## What you are asked to do
Find the line with "(284, 132) = (154, 91): picture" in the data below, then restate it and all remaining lines exactly, adding nothing.

## Data records
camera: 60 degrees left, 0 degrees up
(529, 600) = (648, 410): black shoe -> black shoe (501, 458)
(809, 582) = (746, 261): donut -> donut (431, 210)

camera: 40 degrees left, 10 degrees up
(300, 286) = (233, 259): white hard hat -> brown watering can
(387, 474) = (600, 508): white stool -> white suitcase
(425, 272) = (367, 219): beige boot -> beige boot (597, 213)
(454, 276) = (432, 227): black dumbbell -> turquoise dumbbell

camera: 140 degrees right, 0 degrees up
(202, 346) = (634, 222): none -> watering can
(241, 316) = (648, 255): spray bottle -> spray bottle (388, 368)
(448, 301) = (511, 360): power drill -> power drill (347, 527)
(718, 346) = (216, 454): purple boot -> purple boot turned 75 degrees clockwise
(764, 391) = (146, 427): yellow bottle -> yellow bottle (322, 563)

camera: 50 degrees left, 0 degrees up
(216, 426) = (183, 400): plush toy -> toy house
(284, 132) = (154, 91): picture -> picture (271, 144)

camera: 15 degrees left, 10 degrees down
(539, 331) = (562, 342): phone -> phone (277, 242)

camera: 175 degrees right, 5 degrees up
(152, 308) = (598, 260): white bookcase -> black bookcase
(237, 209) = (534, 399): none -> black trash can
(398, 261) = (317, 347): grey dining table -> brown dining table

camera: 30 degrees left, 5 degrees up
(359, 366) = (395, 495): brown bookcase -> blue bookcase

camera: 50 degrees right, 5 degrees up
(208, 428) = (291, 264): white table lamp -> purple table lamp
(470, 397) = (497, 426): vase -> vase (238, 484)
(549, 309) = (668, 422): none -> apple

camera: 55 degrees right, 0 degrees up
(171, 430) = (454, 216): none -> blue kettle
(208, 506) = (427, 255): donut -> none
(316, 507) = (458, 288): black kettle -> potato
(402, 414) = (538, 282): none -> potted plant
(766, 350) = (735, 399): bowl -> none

## Solution for this task
(284, 132) = (154, 91): picture -> picture (271, 144)

camera: 15 degrees left, 10 degrees down
(539, 331) = (562, 342): phone -> phone (277, 242)

camera: 175 degrees right, 5 degrees up
(152, 308) = (598, 260): white bookcase -> black bookcase
(237, 209) = (534, 399): none -> black trash can
(398, 261) = (317, 347): grey dining table -> brown dining table

camera: 30 degrees left, 5 degrees up
(359, 366) = (395, 495): brown bookcase -> blue bookcase

camera: 50 degrees right, 5 degrees up
(208, 428) = (291, 264): white table lamp -> purple table lamp
(470, 397) = (497, 426): vase -> vase (238, 484)
(549, 309) = (668, 422): none -> apple

camera: 55 degrees right, 0 degrees up
(171, 430) = (454, 216): none -> blue kettle
(208, 506) = (427, 255): donut -> none
(316, 507) = (458, 288): black kettle -> potato
(402, 414) = (538, 282): none -> potted plant
(766, 350) = (735, 399): bowl -> none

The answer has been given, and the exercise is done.